A firm’s overall quality is largely determined by the quality of its individuals, rather than just by its numbers, says John Davies, global antitrust co-head of Freshfields Bruckhaus Deringer, the firm with the most Who’s Who Legal nominees. But having a high level of talent spread across the team is what matters most.
“I don’t think you can attract complex antitrust work just by being a brand name,” says Davies. “You attract that sort of work by having talented individuals or talented teams. People would go to an individual even if the firm doesn’t have a reputation for antitrust, but if you have both things the client is normally happier. To put it bluntly, the client knows that if that person ‘goes under a bus’ they know there will be a strong bench helping out.”
So how do you make sure talent is recognised? “It’s a complex thing to achieve,” Davies says. “The best marketing is on the job, but the fact that you have done a good job on a matter may be known only to a few people. On the contrary, it doesn’t mean that if you speak at lots of conferences you are good. It’s a cocktail of things.”
The Who’s Who Legal nominee status is a clear indicator of a lawyer’s quality. It is the result of a far-reaching peer review, at the end of which only the very best make it into the directory. Impressing enough competition experts to gain a place in Who’s Who Legal is no easy task. Market visibility alone is not enough – one needs to prove he or she has the expertise, creativity and judgement necessary to be considered among the top practitioners. Each year, Who’s Who Legal interviews and sends questionnaires to hundreds of competition experts, asking for a qualitative opinion of their peers’ calibre. The participants’ votes are weighted against their own results, so that the preferences of the best practitioners have a greater role in determining the final list.
In turn, these numbers are weighted against other factors to shape the GCR Global Elite. Some firms have a small but very focused and talent-rich practice. Wilson Sonsini Goodrich & Rosati and Sherman & Sterling count on about 50 competition lawyers each, but more than half of their partners are nominated to Who’s Who Legal. This feature is even more marked in the case of Slaughter and May. The firm has a team almost entirely based in London and Brussels, but five out of its six partners are Who’s Who Legal nominees – the highest percentage in the GCR Global Elite.
“Clients go to individuals,” says Philippe Chappatte, Slaughter & May’s antitrust co-head. “Individuals can be helped by the reputation of a firm, but a firm is only as good as the sum of its individuals. A firm can be very large and not have great lawyers – it will not be likely to attract a lot of business, or it can be smaller and have very good people and attract a lot of business.”
So what does it take to make a good competition lawyer? “Above all, [it is important] to have good analytical skills,” continues Chappatte. “Then having a good understanding of economics and many years of experience. Clients won’t use very clever people that don’t have good experience. It’s also important to have a good understanding of business and substantial experience of dealing with regulators, both at national and European level.”

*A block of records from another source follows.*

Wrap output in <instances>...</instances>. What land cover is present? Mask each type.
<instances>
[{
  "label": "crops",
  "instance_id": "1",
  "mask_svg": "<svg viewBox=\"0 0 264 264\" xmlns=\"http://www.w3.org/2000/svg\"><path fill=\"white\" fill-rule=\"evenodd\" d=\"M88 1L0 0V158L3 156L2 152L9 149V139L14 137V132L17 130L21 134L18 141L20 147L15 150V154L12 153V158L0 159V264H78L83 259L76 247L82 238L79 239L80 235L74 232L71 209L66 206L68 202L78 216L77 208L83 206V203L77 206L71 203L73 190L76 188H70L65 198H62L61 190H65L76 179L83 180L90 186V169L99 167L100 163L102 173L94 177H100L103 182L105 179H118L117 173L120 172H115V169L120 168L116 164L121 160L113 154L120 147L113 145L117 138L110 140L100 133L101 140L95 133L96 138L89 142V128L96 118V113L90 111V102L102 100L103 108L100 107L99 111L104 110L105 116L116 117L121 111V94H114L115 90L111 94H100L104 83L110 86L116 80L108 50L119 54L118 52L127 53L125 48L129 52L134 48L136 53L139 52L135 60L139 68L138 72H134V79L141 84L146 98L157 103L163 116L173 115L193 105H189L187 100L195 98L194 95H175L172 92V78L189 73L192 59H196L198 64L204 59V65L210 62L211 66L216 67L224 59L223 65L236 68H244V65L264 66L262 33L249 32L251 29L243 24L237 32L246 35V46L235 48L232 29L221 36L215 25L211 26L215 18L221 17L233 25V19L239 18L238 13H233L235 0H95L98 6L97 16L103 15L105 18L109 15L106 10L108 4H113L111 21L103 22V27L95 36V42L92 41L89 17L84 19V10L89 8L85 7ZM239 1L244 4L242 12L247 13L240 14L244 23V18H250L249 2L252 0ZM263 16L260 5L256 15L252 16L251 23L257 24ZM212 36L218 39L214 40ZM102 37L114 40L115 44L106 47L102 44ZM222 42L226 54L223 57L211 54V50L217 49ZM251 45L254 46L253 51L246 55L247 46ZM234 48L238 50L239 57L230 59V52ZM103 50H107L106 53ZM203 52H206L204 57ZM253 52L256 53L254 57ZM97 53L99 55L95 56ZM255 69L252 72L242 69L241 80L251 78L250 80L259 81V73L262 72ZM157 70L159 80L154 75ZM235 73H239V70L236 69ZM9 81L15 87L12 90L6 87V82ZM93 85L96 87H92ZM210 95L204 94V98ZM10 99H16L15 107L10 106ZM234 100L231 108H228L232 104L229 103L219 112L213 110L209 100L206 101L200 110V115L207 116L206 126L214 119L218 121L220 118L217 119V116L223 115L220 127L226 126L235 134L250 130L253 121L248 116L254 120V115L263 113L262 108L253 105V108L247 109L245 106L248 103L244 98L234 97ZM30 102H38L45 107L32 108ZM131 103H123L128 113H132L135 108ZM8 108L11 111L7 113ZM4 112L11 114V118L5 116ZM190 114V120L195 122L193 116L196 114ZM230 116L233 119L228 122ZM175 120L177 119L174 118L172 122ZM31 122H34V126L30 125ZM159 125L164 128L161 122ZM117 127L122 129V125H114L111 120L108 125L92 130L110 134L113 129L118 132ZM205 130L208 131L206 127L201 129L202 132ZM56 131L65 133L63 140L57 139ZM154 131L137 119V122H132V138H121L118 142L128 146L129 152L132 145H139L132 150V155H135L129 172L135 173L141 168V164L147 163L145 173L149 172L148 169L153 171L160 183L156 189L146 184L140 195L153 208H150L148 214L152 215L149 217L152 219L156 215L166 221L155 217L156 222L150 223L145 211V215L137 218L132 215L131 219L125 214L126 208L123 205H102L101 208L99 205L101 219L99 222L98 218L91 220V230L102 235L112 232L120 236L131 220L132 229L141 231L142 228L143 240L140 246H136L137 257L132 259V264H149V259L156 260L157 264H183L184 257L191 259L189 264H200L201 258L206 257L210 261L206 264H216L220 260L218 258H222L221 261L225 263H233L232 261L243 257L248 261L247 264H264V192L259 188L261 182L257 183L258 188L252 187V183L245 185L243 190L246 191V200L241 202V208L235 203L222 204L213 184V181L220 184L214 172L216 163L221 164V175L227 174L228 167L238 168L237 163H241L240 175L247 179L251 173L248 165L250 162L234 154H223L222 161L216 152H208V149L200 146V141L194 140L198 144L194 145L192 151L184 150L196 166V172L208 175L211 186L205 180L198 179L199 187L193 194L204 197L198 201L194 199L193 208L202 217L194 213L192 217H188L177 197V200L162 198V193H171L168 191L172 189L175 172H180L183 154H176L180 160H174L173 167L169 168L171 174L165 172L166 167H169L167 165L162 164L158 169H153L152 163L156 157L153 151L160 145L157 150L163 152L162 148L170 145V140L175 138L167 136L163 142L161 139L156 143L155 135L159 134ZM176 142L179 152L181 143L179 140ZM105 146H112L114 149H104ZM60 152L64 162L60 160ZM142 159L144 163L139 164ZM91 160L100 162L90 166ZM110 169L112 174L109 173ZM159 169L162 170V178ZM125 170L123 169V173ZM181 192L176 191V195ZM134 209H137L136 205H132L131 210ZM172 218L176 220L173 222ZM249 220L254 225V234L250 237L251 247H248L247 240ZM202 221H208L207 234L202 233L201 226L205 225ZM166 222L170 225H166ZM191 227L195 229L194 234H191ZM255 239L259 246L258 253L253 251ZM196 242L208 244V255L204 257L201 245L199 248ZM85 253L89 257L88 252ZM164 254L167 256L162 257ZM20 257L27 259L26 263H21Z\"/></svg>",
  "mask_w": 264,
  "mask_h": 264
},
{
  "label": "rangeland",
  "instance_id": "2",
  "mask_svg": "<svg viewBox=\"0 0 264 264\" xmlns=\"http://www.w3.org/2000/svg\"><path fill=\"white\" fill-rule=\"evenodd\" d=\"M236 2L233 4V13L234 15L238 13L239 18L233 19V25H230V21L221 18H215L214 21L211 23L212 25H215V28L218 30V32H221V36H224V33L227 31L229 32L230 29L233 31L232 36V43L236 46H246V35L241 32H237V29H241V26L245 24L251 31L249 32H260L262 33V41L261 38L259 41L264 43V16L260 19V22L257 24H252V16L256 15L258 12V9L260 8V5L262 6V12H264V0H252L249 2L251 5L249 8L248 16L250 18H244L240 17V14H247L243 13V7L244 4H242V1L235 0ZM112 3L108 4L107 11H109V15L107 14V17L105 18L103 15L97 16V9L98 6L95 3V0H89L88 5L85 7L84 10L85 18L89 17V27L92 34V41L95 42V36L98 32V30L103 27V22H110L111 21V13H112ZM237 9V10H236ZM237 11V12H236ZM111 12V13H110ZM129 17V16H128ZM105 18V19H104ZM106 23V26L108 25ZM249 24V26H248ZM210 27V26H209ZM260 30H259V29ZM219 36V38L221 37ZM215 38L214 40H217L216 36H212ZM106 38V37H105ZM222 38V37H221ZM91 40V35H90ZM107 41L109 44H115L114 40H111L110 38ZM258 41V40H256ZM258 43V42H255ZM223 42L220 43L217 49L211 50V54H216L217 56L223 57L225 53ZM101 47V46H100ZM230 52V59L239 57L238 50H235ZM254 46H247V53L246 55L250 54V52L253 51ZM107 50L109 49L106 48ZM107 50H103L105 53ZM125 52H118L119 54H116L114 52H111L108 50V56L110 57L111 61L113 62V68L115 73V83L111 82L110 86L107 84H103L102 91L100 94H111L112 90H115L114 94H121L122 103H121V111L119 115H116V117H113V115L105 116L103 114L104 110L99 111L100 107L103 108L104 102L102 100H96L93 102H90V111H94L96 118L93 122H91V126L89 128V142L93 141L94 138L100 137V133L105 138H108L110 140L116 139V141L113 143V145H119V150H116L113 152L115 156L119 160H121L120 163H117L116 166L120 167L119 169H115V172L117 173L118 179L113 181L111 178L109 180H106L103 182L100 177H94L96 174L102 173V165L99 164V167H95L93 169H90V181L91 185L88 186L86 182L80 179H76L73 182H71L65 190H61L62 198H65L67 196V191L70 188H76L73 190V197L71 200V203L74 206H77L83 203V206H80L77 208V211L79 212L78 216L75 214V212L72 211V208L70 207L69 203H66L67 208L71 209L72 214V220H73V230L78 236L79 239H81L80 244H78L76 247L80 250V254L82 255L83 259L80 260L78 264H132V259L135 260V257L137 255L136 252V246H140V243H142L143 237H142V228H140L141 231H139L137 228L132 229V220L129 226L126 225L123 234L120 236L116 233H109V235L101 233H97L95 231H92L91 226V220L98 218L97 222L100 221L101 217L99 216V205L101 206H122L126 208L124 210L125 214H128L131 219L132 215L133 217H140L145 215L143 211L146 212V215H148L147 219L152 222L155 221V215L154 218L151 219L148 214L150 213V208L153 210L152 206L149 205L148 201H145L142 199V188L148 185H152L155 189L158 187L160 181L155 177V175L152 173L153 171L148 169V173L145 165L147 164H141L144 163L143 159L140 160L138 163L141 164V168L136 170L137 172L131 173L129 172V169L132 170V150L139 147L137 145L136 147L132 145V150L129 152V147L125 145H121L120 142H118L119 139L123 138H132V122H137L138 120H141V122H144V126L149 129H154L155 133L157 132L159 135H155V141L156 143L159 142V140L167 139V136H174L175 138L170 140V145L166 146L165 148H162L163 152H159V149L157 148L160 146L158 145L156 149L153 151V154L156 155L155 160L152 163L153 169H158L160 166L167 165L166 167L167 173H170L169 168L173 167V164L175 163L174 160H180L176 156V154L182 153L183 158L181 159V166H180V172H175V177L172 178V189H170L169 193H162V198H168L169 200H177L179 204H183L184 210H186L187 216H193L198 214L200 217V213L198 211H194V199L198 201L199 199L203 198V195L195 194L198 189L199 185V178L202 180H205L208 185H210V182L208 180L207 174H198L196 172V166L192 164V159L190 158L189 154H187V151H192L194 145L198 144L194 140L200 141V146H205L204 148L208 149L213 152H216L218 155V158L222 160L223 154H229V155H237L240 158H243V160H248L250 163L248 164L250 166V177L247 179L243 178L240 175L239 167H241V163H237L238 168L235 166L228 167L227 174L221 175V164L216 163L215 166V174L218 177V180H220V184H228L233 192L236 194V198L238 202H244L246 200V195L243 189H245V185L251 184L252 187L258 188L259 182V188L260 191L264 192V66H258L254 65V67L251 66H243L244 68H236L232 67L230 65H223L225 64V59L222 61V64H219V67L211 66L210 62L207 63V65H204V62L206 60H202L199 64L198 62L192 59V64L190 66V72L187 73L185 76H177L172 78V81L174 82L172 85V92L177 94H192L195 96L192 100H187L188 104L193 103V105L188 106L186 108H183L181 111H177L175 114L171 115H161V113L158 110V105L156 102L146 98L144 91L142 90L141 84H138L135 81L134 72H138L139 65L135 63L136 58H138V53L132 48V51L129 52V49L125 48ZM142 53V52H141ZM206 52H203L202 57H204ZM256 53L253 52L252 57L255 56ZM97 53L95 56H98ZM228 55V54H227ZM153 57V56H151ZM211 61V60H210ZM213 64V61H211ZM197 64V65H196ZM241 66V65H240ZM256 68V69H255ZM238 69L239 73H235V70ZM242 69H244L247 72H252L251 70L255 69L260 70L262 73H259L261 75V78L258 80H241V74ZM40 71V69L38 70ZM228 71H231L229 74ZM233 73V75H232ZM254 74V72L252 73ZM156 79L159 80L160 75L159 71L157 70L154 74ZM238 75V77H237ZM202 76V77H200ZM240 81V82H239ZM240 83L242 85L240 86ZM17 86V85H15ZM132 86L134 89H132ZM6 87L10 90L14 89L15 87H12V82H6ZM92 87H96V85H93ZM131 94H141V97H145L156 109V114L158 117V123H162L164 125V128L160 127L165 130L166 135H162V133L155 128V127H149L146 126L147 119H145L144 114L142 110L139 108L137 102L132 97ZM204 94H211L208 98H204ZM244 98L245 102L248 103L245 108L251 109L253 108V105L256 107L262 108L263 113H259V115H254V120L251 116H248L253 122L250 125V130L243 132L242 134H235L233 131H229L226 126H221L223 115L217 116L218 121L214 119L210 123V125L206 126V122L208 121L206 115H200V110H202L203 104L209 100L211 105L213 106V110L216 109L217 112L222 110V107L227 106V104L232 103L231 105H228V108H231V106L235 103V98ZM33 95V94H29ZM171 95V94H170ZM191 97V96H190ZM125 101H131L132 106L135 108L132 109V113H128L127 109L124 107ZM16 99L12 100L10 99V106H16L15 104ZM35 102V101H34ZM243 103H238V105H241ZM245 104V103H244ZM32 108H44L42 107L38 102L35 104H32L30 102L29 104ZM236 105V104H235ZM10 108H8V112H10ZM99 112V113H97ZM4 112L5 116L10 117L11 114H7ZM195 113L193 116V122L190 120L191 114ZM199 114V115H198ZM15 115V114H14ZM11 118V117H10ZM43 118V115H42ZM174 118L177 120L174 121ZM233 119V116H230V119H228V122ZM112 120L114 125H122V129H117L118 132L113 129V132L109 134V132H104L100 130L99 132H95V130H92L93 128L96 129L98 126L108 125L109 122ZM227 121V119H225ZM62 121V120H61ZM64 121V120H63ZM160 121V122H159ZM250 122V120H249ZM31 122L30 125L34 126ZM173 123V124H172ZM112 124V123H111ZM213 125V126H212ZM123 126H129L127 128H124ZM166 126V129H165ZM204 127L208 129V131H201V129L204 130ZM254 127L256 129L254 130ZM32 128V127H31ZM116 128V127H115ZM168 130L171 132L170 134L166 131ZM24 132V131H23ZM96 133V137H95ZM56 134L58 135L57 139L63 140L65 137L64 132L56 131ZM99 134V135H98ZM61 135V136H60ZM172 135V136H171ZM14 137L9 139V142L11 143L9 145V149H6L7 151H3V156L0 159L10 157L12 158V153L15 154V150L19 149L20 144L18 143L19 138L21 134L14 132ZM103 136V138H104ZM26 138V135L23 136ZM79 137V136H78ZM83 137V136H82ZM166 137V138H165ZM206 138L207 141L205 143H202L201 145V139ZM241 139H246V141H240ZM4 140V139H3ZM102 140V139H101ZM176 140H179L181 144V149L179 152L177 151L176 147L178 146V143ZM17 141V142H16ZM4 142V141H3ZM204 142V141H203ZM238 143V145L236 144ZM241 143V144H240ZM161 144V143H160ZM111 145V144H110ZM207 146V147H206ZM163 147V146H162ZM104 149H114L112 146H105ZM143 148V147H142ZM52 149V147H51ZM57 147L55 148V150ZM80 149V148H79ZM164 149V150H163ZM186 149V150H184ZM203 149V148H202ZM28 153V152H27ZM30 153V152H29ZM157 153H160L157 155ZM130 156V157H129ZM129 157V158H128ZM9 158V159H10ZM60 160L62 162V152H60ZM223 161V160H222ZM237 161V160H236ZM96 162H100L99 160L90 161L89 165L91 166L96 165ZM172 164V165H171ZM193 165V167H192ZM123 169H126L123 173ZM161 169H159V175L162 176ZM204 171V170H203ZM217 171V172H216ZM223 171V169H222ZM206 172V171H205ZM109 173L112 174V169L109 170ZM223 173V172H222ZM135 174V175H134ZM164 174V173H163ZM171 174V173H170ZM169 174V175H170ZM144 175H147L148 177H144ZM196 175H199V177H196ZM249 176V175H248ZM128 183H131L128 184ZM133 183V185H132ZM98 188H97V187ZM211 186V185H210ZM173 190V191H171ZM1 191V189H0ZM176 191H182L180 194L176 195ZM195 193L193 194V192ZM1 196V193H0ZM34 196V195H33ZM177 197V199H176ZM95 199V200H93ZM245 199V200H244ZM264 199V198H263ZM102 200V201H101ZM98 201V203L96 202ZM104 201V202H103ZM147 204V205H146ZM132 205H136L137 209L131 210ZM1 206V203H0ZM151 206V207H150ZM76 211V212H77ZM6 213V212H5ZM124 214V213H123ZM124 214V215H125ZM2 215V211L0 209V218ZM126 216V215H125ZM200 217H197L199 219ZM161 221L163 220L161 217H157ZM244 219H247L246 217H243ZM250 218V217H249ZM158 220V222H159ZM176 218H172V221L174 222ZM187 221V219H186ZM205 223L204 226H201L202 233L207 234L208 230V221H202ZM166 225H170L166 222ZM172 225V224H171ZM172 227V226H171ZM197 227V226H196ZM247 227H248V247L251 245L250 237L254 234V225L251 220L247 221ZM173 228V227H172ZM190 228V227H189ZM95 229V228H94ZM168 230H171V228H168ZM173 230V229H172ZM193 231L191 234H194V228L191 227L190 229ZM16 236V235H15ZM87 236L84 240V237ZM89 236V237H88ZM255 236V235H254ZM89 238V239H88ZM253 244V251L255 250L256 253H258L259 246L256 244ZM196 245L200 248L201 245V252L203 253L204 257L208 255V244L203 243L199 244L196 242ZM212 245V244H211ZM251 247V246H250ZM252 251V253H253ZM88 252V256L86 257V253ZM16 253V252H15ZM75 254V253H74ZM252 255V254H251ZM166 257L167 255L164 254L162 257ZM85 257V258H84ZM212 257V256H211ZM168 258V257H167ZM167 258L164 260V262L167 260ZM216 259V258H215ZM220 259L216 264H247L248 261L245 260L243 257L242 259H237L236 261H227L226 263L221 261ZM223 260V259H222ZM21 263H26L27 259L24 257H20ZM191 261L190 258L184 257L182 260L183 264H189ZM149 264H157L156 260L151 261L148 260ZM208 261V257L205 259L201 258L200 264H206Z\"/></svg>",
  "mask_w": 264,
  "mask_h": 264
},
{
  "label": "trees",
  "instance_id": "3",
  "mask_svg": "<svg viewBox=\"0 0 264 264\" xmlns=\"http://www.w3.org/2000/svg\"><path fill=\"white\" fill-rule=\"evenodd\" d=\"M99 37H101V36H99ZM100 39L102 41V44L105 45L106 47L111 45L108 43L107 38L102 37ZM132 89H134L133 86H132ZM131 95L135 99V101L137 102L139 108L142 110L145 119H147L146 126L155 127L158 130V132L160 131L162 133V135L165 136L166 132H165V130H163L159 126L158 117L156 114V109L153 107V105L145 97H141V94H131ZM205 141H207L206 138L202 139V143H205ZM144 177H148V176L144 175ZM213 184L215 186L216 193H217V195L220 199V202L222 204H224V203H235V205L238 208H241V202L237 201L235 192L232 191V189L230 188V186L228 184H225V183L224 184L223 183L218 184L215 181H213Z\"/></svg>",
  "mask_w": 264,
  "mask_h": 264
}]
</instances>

Other firms may count on larger groups of practitioners and have a relatively smaller number of nominees, but their leading lawyers may be among the top of the top in a few key jurisdictions.
The firms at the top of the table combine large teams with widespread talent. Cleary Gottlieb Steen & Hamilton, Linklaters and Allen & Overy have large global practices and – crucially – about three-quarters of the firms’ partners are nominated to Who’s Who Legal. Freshfields tops the list with more than twice the number of nominees of any other firm – that’s 77 per cent of its total number of partners.
Geographic spread (in GCR 100)
|Firm||No. of jurisdictions featured in GCR 100|
|Baker & McKenzie||17|
|Freshfields Bruckhaus Deringer||12|
|Allen & Overy||10|
|White & Case||10|
With more countries enacting competition laws and greater cooperation between agencies on multi-jurisdictional matters than ever before, having an antitrust practice with a large global footprint can be a significant asset. A one-stop shop for far-reaching competition issues such as global cartels can be more appealing than dealing with several local firms that each have different processes and fee structures.
Baker & McKenzie once again tops the charts with its competition teams in 17 jurisdictions. With 12 jurisdictions, Freshfields Bruckhaus Deringer also clearly sees the value in having its own teams on the ground in several countries, while Allen & Overy, Clifford Chance and White & Case also hit double figures. Linklaters has significantly expanded its global footprint, with three more jurisdictions than last year, while Hogan Lovells and Jones Day have gained by two.
Of particular interest to many firms is the growing implementation of competition law in the Asia-Pacific region. Singapore’s Competition Commission is going from strength to strength, Malaysia’s enforcer began its mandate this year, and the remaining Association of Southeast Asian Nations (ASEAN) countries are required to have a functioning antitrust law by 2015. Progress is being made – Indonesia recently updated its merger control regime and Vietnam’s Competition Authority recommended a radical overhaul of its existing law. Several of the Global Elite now have established competition practices in China, which observers say is an increasingly significant jurisdiction.
Things are also developing in Africa, where for many years South Africa has been the only recognised competition jurisdiction. Countries such as Zambia, Namibia, the Gambia and Botswana are establishing themselves as serious enforcers of antitrust law, and many firms are keeping an eye on how these fledgling operations develop given the wealth of business potential across the continent.
Lateral partner hires
|Firm||Lateral partner hires|
|McDermott Will & Emery||3|
|Wilson Sonsini Goodrich & Rosati||3|
|Baker & McKenzie||2|
|Gibson Dunn & Crutcher||2|
On the Global Elite lateral hires table, McDermott Will & Emery and Wilson Sonsini Goodrich & Rosati lead the way with three new partners apiece. McDermott scooped Allan Van Fleet from Greenberg Traurig in Houston and Sabine Naugès from Weil in Paris, while Warren Rosborough re-joined the firm after a stint at the US Department of Justice (DoJ). Wilson Sonsini recruited three partners to its new Brussels office – Hunton & Williams partners Michael Rosenthal and Paul McGeown, and Götz Drauz of Shearman & Sterling and Howrey.
Roxann Henry, at Morrison Foerster in Washington, DC, says that a lot of recent moves have been from antitrust agencies into the private sector.
“This contributes a steady stream of lateral activity and avoids the conflicts issue because these folks are looking to develop clients, not bring them,” she says.
The statistics for this year’s lateral partner hires are less dramatic than in our previous edition, when Howrey’s disbandment sent waves of some of the world’s most talented antitrust practitioners into the marketplace. The collapse of Dewey & LeBoeuf is not born out in these statistics as most Dewey antitrust partners have relocated to firms not included in the Global Elite – Winston & Strawn attracted an impressive nine antitrust partners, including New York heavyweights Jeffrey Kessler and Paul Victor. Two former Dewey partners joined Cooley Godward Kronish, while MJ Moltenbrey chose Paul Hastings. In Italy, all of Dewey’s lawyers left the firm to revive dissolving law firm Grimaldi & Associati under the new name of Grimaldi Studio Legale. All of this may portend a shift in overall rankings in the future.
Henry, who joined Morrison & Foerster after Dewey, says the list demonstrates how Howrey’s collapse has “spurred de-concentration of the antitrust services market”.
“It’s hard for real players with business to move in groups because of conflicts,” she says. “The Dewey antitrust practice wanted to stay together, but when you need to move quickly, as we did, the conflicts made a full group move virtually impossible.”